Le bien-être humain dépend pour une part importante des services rendus par les écosystèmes. Pourtant nos sociétés exercent des pressions sans cesse croissantes sur les milieux naturels. Ainsi en France, même si elle s’est un peu ralentie ces dernières années, la consommation d’espaces agricoles et naturels est toujours beaucoup plus forte que ne l’est l’augmentation de la population (Ministère de l'Agriculture, de l'Agroalimentaire et de la Forêt, Teruti Lucas série révisée, mars 2015). Cet accroissement de la demande envers les milieux naturels et des pressions humaines exercées diminuent la capacité des écosystèmes à satisfaire cette demande croissante. Les politiques de préservation de la biodiversité, malgré leur nécessité et leur intérêt, peinent à atteindre leurs objectifs de limitation de l’érosion de la biodiversité. Or, l’acquisition  de connaissances sur les milieux améliore les actions de conservation, de protection et de gestion qui  peuvent limiter l’impact des pressions humaines sur la nature. Ces politiques publiques en faveur de l’environnement sont cependant trop souvent perçues par les acteurs locaux, uniquement sous le seul angle des limitations ou des contraintes qu’elles imposent (Ministère de l’Écologie, du Développement durable et de l'Énergie, 2014). Les bénéfices économiques, sociaux et culturels que les milieux naturels fournissent à l’Homme ne sont pas assez mis en avant alors que cela pourrait être un levier en faveur de la préservation de la biodiversité et des milieux naturels fonctionnels (Ministère de l’Écologie, du Développement durable et de l'Énergie, 2014).
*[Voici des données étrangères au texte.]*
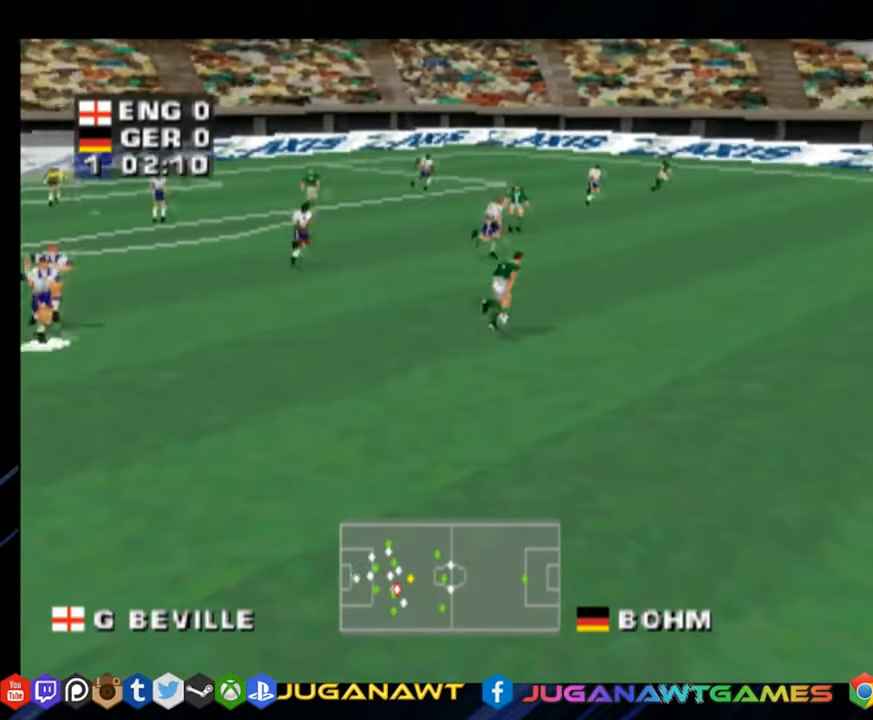
{"buttons": ["DPAD_DOWN", "DPAD_RIGHT"], "right_stick": "center", "events": [[84, "DPAD_RIGHT", "down"], [117, "CROSS", "down"], [251, "CROSS", "up"]]}
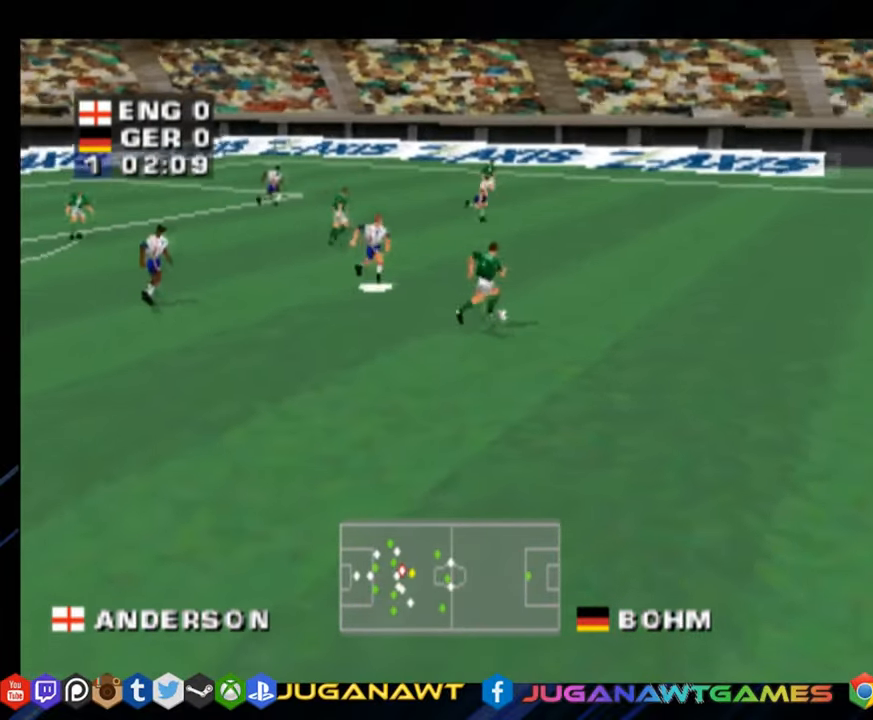
{"buttons": ["DPAD_RIGHT"], "right_stick": "center", "events": [[150, "DPAD_DOWN", "up"], [350, "SQUARE", "down"], [500, "SQUARE", "up"]]}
Il est donc important de développer les connaissances aussi bien sur la fonctionnalité des systèmes écologiques que sur les services écosystémiques qu’ils peuvent rendre dans le contexte des systèmes socio-économiques en présence sur un territoire.

Les services écosystémiques sont définis comme « des contributions que les écosystèmes ont sur le bien-être humain » (rapport du Common International Classification of Ecosystem Services, CICES, de Haines-Young et Potschin, 2013). Ils proviennent d’une vision anthropocentrée de la nature et mettent en œuvre une approche simple n’abordant pas les fonctionnements complexes et interactifs des milieux naturels. Ainsi, la notion des services écosystémiques est facilement abordable et comprise. Elle met en avant l’importance des systèmes écologiques et donc de la biodiversité pour les sociétés, en faisant le lien entre ces deux entités (Bierry et al., 2015). L’utilisation du concept des services écosystémiques permet de soutenir les efforts de conservation de la biodiversité en démontrant le rôle majeur joué par les écosystèmes pour le bien-être humain. Il est maintenant omniprésent dans la conception des politiques de préservation de la biodiversité et des fonctionnalités écologiques.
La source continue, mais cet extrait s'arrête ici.